Ever since "What the End is For" in The End of Beauty — that frightening poem evoking hundreds of roaring bombers on a North Dakota airfield — Graham has often is accurate turned the lens of her poems onto historical violence and asked, in effect, how do we get past that? The most notable example of this mode in Place comes in the poem "Message from Armagh Cathedral." Here, the poet begins with a characteristic general concern: "How / will it be told, this evidence, our life, all the clues missing?" Soon she notices a wedding rehearsal going on in the church. Then, after four big pages, war comes in, briefly but memorably:
She is trying
to say the vow again—till death do us part—and I cannot make out what it is that
time will do to them. Why are we going this way, The flowergirls are carrying a pretend
train now, laughter
as they go. The ring bearer is carrying the pillow with no ring. In late morning a
short time before
the explosive device hidden in the basket of fresh laundry went off, Private Jackson,
who still had arm then,
reached down in secret, weapon in one hand to feel the clean fabric. Actually
to smell it. Clean, he
thought. He used to hang it out for his mom, afternoons, hands up at the shoulders
of each shirt, an
extra clip in his teeth as if surrendering. He remembers the line up of shirtsleeves
all blowing one way
in the early evening, in Indiana, and for a blinding moment he realizes they had been
brothers, his father, his uncle, they all had been pointing—in their blues and whites
and checks. He
wished he had turned to see, is what he thinks just before it goes off, they seemed
about to start a
dance—the tiny rhythm in the flapping sleeves.

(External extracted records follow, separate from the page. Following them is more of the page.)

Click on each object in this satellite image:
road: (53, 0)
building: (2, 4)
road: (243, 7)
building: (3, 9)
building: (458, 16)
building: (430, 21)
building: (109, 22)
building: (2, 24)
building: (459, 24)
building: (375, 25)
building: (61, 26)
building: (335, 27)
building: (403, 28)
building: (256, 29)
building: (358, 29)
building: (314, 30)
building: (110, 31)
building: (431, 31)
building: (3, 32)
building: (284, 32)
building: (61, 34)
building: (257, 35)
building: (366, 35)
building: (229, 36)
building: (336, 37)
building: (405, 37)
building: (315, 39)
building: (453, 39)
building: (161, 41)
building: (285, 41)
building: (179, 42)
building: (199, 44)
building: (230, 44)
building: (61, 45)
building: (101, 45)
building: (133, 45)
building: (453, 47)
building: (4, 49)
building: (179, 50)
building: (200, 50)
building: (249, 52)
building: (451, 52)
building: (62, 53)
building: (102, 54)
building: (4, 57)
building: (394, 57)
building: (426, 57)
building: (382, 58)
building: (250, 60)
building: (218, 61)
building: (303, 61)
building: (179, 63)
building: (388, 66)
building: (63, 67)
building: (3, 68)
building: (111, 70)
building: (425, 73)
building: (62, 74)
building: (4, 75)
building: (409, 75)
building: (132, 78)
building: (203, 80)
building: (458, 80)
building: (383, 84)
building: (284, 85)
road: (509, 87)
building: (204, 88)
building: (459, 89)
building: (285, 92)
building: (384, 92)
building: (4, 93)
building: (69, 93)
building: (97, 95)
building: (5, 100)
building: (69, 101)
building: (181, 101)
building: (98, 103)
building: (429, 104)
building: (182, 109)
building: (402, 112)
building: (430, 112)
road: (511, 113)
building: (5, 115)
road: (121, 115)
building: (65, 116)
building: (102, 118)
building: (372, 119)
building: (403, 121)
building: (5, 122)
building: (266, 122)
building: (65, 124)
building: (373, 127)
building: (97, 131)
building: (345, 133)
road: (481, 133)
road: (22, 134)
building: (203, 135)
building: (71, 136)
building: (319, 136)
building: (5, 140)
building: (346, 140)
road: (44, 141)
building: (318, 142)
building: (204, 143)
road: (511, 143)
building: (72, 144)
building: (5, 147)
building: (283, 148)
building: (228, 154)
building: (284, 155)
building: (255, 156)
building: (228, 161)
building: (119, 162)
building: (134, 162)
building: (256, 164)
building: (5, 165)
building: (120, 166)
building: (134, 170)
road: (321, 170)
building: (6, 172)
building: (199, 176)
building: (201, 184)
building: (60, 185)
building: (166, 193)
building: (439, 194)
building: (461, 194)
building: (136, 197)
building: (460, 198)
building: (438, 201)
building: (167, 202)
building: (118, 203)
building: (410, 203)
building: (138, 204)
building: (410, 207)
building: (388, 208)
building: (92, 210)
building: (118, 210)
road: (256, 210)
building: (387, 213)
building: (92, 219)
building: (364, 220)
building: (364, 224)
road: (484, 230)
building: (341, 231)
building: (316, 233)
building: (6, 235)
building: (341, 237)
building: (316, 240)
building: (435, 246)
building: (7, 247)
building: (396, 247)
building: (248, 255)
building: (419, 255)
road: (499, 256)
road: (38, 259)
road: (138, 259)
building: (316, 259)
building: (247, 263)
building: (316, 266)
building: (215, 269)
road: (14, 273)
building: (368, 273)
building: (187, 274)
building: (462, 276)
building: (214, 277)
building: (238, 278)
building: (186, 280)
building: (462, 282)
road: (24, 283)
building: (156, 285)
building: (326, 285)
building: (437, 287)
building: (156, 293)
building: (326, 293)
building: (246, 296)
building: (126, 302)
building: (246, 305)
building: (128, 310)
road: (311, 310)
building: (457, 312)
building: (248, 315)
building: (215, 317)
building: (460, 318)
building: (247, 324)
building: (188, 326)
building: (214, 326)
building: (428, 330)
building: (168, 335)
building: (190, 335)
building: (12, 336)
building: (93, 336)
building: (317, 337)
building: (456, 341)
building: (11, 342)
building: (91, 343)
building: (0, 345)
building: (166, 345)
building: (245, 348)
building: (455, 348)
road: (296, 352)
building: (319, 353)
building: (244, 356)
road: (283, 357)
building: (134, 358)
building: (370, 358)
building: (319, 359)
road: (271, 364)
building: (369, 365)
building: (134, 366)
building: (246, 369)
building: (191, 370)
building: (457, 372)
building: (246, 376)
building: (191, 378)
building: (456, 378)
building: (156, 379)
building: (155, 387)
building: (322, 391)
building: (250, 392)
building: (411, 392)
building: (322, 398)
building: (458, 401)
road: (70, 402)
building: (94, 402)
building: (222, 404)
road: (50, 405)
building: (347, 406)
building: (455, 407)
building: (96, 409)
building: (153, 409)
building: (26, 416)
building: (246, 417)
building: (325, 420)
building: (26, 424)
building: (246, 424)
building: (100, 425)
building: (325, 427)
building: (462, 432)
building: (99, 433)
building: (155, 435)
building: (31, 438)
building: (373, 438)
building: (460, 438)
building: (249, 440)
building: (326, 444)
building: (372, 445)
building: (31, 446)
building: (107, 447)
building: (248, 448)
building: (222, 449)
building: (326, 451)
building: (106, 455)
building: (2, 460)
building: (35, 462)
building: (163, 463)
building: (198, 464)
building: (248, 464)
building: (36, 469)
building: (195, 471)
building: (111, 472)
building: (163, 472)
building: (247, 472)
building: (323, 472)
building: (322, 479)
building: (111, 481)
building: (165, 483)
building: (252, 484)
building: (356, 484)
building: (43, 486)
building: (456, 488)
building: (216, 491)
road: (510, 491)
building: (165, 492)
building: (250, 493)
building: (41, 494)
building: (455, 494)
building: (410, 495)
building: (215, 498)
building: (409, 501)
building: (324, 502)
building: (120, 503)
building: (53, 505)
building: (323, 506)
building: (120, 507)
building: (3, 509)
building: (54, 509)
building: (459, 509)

Allegory is at its lightest, its freshest, smelling most strongly of world, in this great passage, where Graham's empowering, oppressive concern with the question "Why are we going this way" is both relieved and tortured by a momentarily restorative sensual memory. What the wind-blown shirtsleeves had been pointing to is perhaps what might have been if we had gone with the wind that blows through us. (It is the same wind that the sailor in The Waste Land pilots his craft against, and the same that blows the easel away in modern art.)
In effect Graham long ago predicted the downturn she now writes about, in an almost bare-bones manner in "Dialogue (of the Imagination's Fear"), a poem on a foreclosure. She has always known that the system, a "human" effort, would fail, has failed. When still a young poet, she quickly caught up with a conclusion articulated by Max Horkheimer and Theodor Adorno in 1956: "the horror is that for the first time we live in a world in which we can no longer imagine a better one, a today without a tomorrow, a situation in which historical man, certainly idealistic man, rots." A poet of the (almost imaginable) fullness of being, Graham can hardly have landed in a worse time, and a more necessitating one, to do the work she is intent upon doing and best equipped to do.